I was never really a donut person before I went paleo, but for some reason, those little gluten-filled bastards always sound soooo amazing every time I see them now! I was scrolling through pinterest the other day and saw the most drool-worthy picture of a grilled donut, and I knew that I HAD to make one asap.
Oh no, that ain’t it though. On the Buzzfeed link that the grilled donut was on, there was also this thing called a spudnut. At first I was like…”tf?”, but then I looked it up and found out that a spudnut is a donut that uses potato flour or mashed potatoes. Hmm..sounds gluten free…but they typically are not. Bummer. SO I MADE THEM MYSELF…duh! and filled them with ice cream. YUM. The grilling and ice cream are totally optional but TOTALLY recommended if I do say so myself.

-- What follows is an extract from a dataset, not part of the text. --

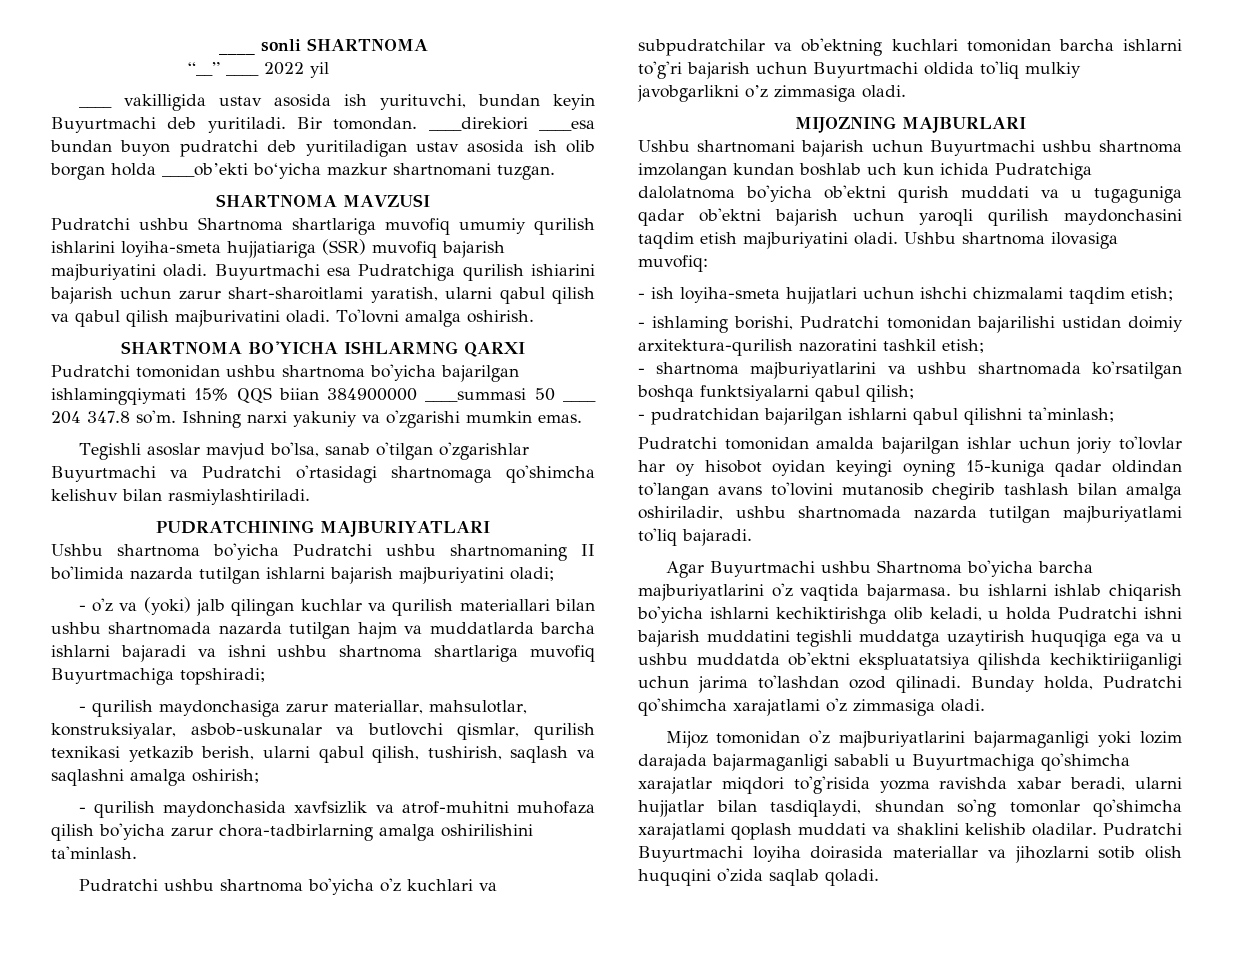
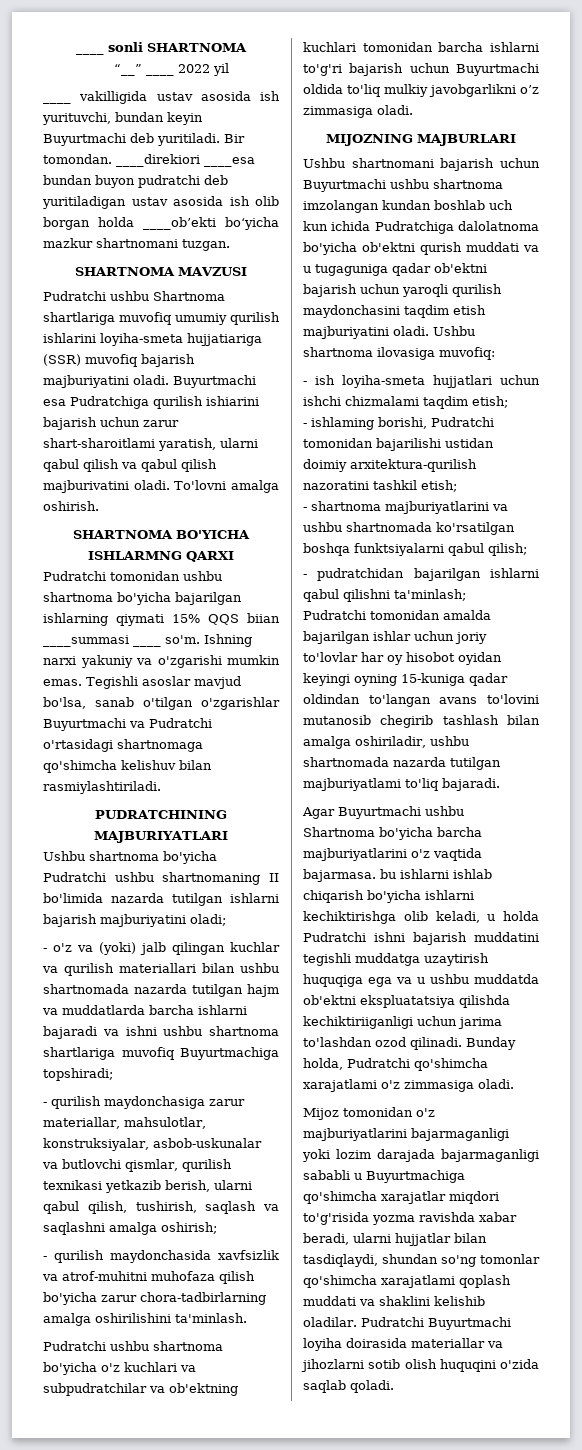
[51,388,186,405] ishlamingqiymati -> [43,613,164,626] ishlarning qiymati
[327,388,596,402] [51,411,130,424] 384900000 ____summasi 50 ____ 204 347.8 -> [43,635,161,647] ____summasi ____
(582, 418) // -> (82, 682) none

These guys are the most delicious things ever, and they’re the perfect way to celebrate NATIONAL DONUT DAY (aka best holiday ever)!!! (aka that’s what I say about every food holiday) :-/
Enjoy guys!!
Spudnuts (Potato Donuts)
yields: 15 donuts prep time: 10 minutes cook time: 25 minutes
Ingredients:
- 1 cup coconut oil, for frying
- 3 eggs
- 3/4 cup coconut or maple sugar
- 3 Tablespoons shortening or coconut oil
- 1 teaspoon vanilla
- 1 1/4 cup mashed potatoes**
- 2 cups rice flour (or 1 cup tapioca starch and 1 cup almond flour)**
- 4 teaspoons baking powder
- 1 teaspoon cinnamon
- optional: one cup sugar (coconut, maple, or cane) mixed with one teaspoon cinnamon, for coating
- optional: 2-3 cups vanilla ice cream (you can follow the recipe below or use any ice cream you’d like!)
Instructions:
- In a large mixing bowl with a hand mixer or in a kitchen stand mixer, beat eggs. Gradually add coconut sugar and continue mixing until pale yellow. Add vanilla and shortening and beat well.
- Once the liquid mixture is fully combined, add the mashed potatoes.
- In a separate bowl, combine the flour, baking powder, and cinnamon. Gradually add the egg and potato mixture to the dry mixture with a wooden spoon until a ball forms.
- Wrap the ball of dough in plastic wrap and refrigerate for at least 2 hours.
- Heat the coconut oil in a large, hollow pan to 360°F.
- Remove dough from the refrigerator and roll into discs about 1/3 inch high.
- Add the donuts to the hot oil and cook 1-2 minutes on each side, until lightly brown.
- If you are coating the donuts with cinnamon sugar, place the cinnamon and sugar in a bowl. Remove the donuts from the pan and place them directly into the sugar, spinning them around until they are coated. Place on a plate lined with a paper towel to cool. If you do not want to coat them in sugar, simply place them on the paper towel to cool.
- This step is optional, but HIGHLY recommended :-) Cut the donuts in half horizontally (hamburger style, folks) and fill them with vanilla ice cream! (recipe below)
*For the mashed potatoes, I simply peeled two russet potatoes and boiled them in water until they were super tender. Drained the water and mashed.
**If you decide to make these grain free by using almond flour and coconut flour, the batter will be much more runny. After refrigeration, it will be able to form a ball, but it is diffucult to make it into a donut shape.
Creamy Dairy-Free Vanilla Ice Cream
yields: approx. 3 cups prep time: 15 minutes
Ingredients
- 2-14oz. cans coconut milk
- ½ cup honey or maple syrup
- ¼ teaspoon salt
- 2 Tablespoons arrowroot or tapioca starch
- 1 ½ teaspoons vanilla
Instructions:
- Combine 1/2 cup of the coconut milk with the arrowroot/tapioca starch and set aside.
- Combine remaining coconut milk with sweetener and salt in saucepan. Put on stove on medium low heat until sweetener dissolves.
- Pour tapioca mixture into hot coconut milk mixture and whisk to combine. Increase heat to medium and stir occasionally until thick, approximately 6-8 minutes.
- Remove from heat and add vanilla
- Place mixture in a container, cover with plastic wrap and a lid, and refrigerate for 4hrs-3 days.
- Once refrigerated, place the mixture in an ice cream mixture, following its directions. Store the ice cream in a container in the freezer, covered with parchment paper, for up to two weeks.